Friday, June 7, 2019

The castrated signifier

- Writing was always linked in history to a type of sacred object: from myth, philosophy, to science, to intention to form to structure to a UG. The dialectics of the logic of the Signifier vs the logic of the Signified. The recession and resurrection of the various signifieds in history, from the sacred to eide to social reality to intention to form and so on. Autotelic as a signifier without signified, leading to materiality of signifier in 20th century art, writing. To take away the logic of the signified does not mean leading to meaninglessness, which is meaningless by itself. Instead it reduces its cultural logic to material production, even if traces of the old aesthetic remain as skeuomorph, working as an indirect commentary on the surplus cultural cues for reception. Cf. the recession of the Signified in materialist poetics, in Cecil Touchon, in asemic writing. When all forms of the signified had been detached from the signifier.

- The logic of the signified is both repressed and recovered, like in the psychoanalytic dynamic of the signifier. This logic hides the absence of the signified. (In Zizek, the pure Master Signifier governs politics, culture.) 20th century criticism has always linked the signifier to a signified, but must posit the signified as beyond the play of signifiers.

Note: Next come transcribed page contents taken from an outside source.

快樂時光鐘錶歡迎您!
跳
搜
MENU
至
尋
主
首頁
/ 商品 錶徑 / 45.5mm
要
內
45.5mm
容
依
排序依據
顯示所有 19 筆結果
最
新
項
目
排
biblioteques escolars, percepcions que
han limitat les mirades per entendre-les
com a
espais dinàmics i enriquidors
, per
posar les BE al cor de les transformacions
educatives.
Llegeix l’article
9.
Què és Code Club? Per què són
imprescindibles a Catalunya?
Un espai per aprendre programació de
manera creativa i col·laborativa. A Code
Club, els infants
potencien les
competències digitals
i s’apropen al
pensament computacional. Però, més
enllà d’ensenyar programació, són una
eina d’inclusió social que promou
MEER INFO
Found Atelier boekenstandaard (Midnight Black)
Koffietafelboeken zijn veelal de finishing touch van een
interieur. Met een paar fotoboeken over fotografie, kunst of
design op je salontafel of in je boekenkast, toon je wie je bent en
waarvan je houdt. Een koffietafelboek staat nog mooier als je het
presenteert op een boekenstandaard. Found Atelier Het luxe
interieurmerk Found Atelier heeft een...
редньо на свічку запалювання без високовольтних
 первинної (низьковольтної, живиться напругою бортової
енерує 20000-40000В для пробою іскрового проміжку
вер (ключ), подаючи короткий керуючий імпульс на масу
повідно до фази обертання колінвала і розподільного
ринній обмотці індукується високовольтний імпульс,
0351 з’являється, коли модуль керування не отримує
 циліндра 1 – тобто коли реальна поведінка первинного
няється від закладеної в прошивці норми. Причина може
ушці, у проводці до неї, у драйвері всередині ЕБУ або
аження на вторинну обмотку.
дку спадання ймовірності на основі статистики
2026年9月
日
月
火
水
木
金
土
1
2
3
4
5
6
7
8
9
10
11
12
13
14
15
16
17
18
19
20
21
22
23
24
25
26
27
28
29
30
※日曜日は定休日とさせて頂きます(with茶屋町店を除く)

The absent phallus is posited as the sublime objet petit a. To accept castration, then relegate the nostalgia for the signified as a muted exteriority, being reduced to a harmless symptom of production. The dream logic of unreadable scripts: because the readable is elsewhere displaced, as already consumed or consummated libidinal production, already enjoyed, but not foregrounded.  Because to signify my jouissance is obscene, that is, pornographic, as when an actress announces ''I'm coming.'' The consumption of the signified today is perhaps like that: in the mode of the obscene (J. Baudrillard). The hyper-hilarity and giddiness of advertising, the over-demonstration of the cause and effect chain, mediatization of the real, and so on.